Das Lächerliche dabei ist, dass noch eine ganz andere Instanz über meine Verdüsterungen und Erleuchtungen entscheidet. Denn die überzeugendsten Texte schenkt mir das Leben selbst, ich muss auf diese Geschenke eigentlich nur warten. Wie macht es das aber? Indem das Leben mich entweder in heftige Verwicklungen stürzt, aus denen ich tiefe Erfahrungen ableiten kann, oder indem es mich scheinbar zufällig auf große Gegenstände ansetzt, die schlichtweg funktionieren. Und immer wieder kommt es sogar zu einer bezeichnenden Überlagerung dieser beiden Geschenkarten. So konnte ich auch deshalb derart viele Texte über Joni Mitchell schreiben, weil ich in sie bestmöglich meinen Schmerz darüber legen konnte, dass ich selbst kein Musiker geworden bin.
Welchen Einfluss hat dann angesichts dieser Geschenke überhaupt noch meine Lebensführung auf mein Schreiben? Ist hier nicht vielmehr jene Maschinenfantasie gegeben, von der ich am Anfang träumte, ein automatisches Schreiben von mir zugewiesenen Gegenständen? Nein, ich muss mich als Schriftsteller immer noch auf eine besondere Weise verhalten, um diese literarischen Geschenke empfangen zu können; ich muss fast religiös im Zustand gnädiger Erwartung leben, ohne allzu unreflektiert auf sie angewiesen zu sein.

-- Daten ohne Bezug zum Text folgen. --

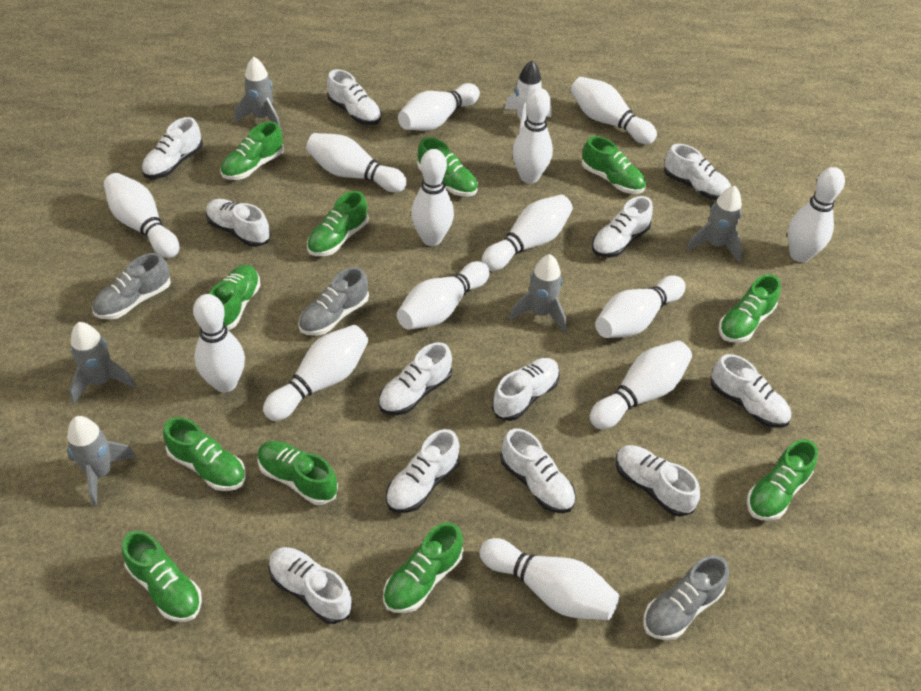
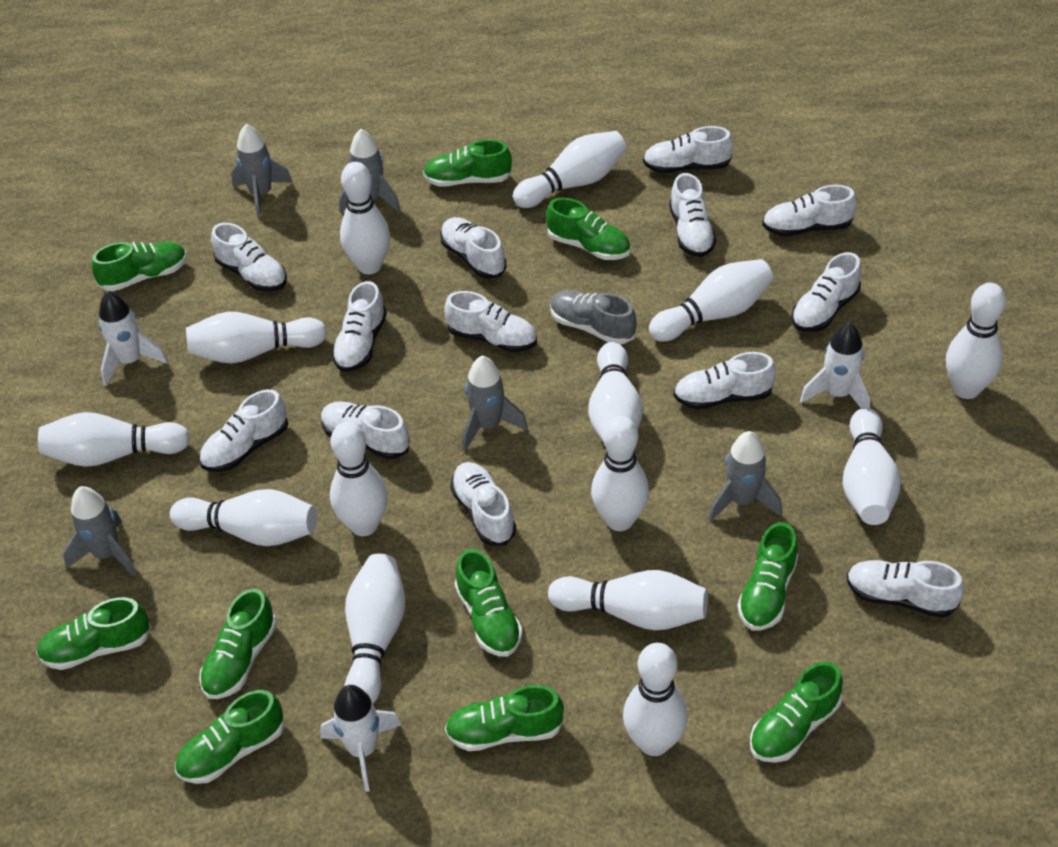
green shoe: 11 -> 10
grey shoe: 3 -> 1
white rocket: 1 -> 3
white shoe: 12 -> 13

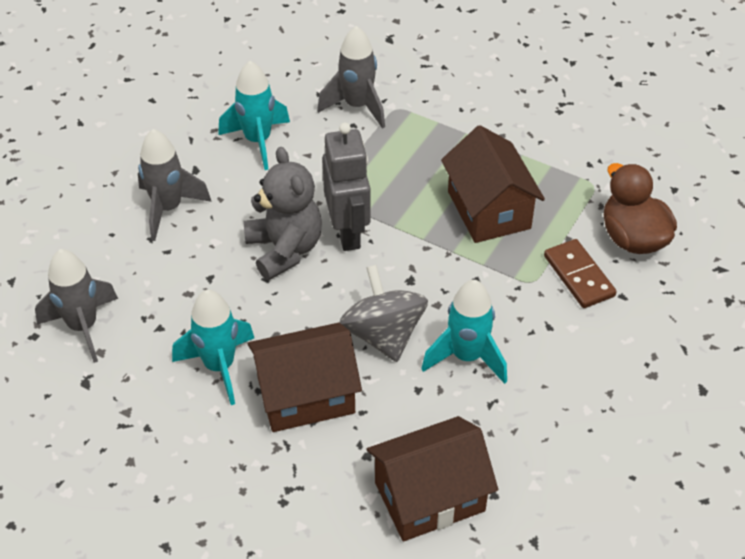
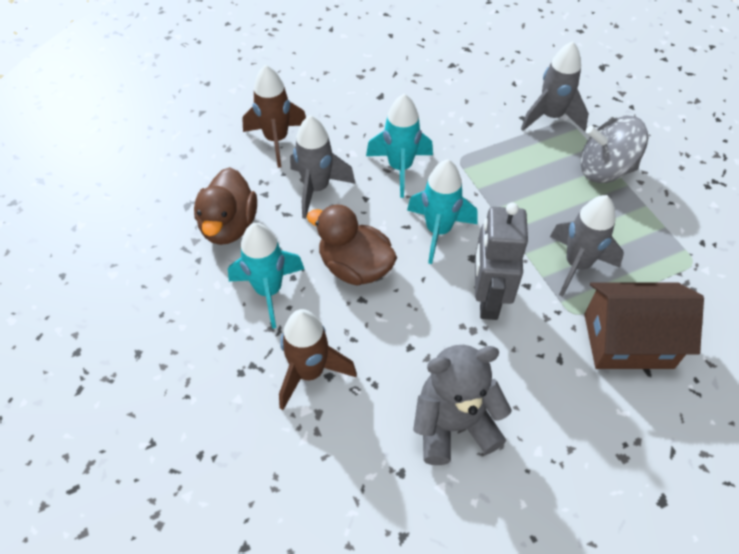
brown domino: 1 -> 0
brown duck: 1 -> 2
brown house: 3 -> 1
brown rocket: 0 -> 2

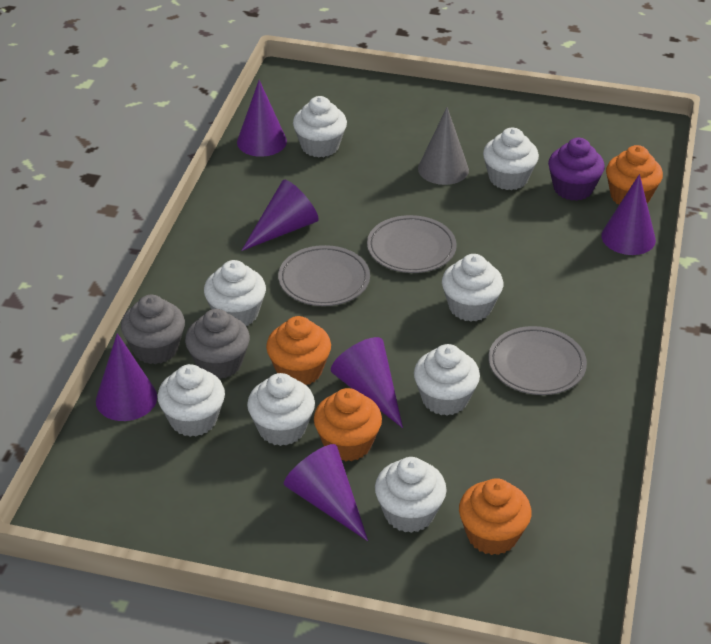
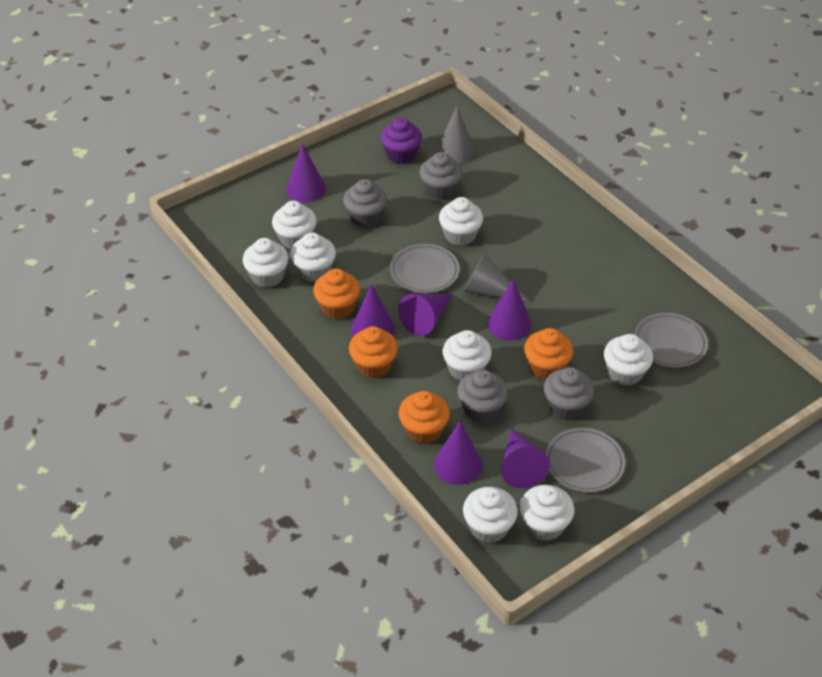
grey cone: 1 -> 2
grey cupcake: 2 -> 4

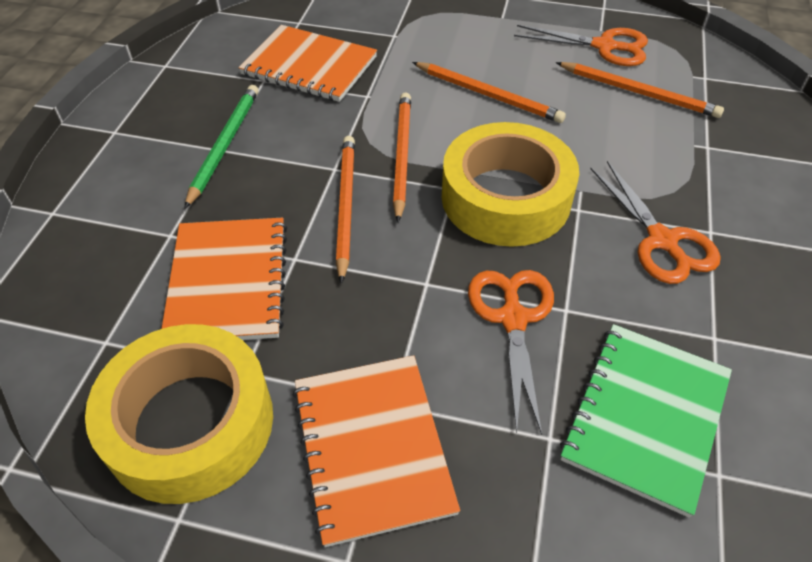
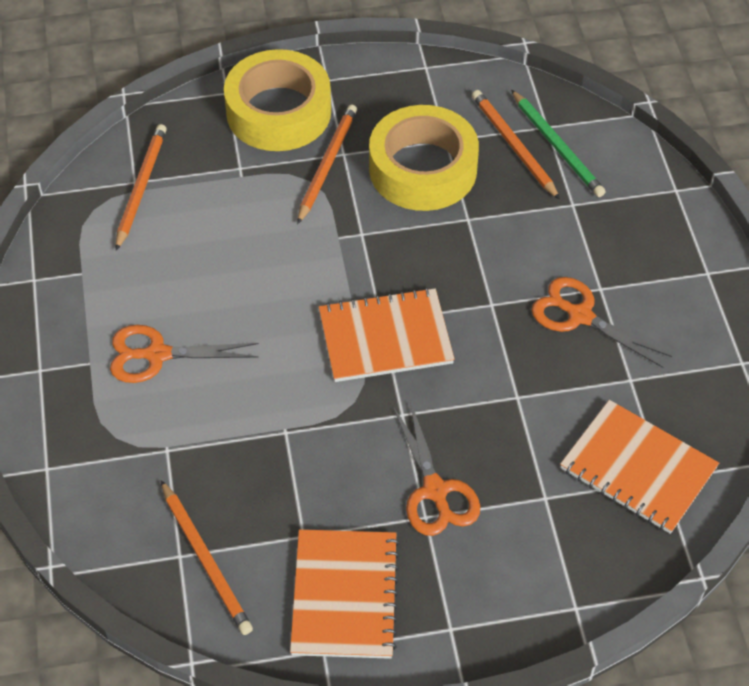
green notebook: 1 -> 0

Am besten verhalte ich mich also gleichmütig gegenüber all diesen und den vielen anderen Zumutungen des Schriftstellerberufs. So ziehen dann nur jene Gegenstände in meine Schreibwerkstatt ein, die eine gewisse Toleranzschwelle überschreiten, die ich gegen die Gefahr errichte, jeden erstbesten Gegenstand sofort aufzugreifen. Das Leben schickt mir ja keinen Hinweisbrief auf die Geschenke mit, die es mir macht, die konkrete Auswahl liegt immer noch bei mir. In den Tagen meines gescheiterten Essays über Olivia Newton-John etwa zertrümmerte ich das Display meines Mobiltelefons und den Ausgabeschacht meines Druckers. Das geschah natürlich ungewollt und war nun eben kein Unfall, sondern der Hinweis meines Körpers, dass ich gerade an einem nicht tragenden Gegenstand arbeitete. Ich könnte beim nächsten Mal doch einfach auf diese Warnung hören und einen anderen Text schreiben, von dem ich weiß, dass er funktioniert.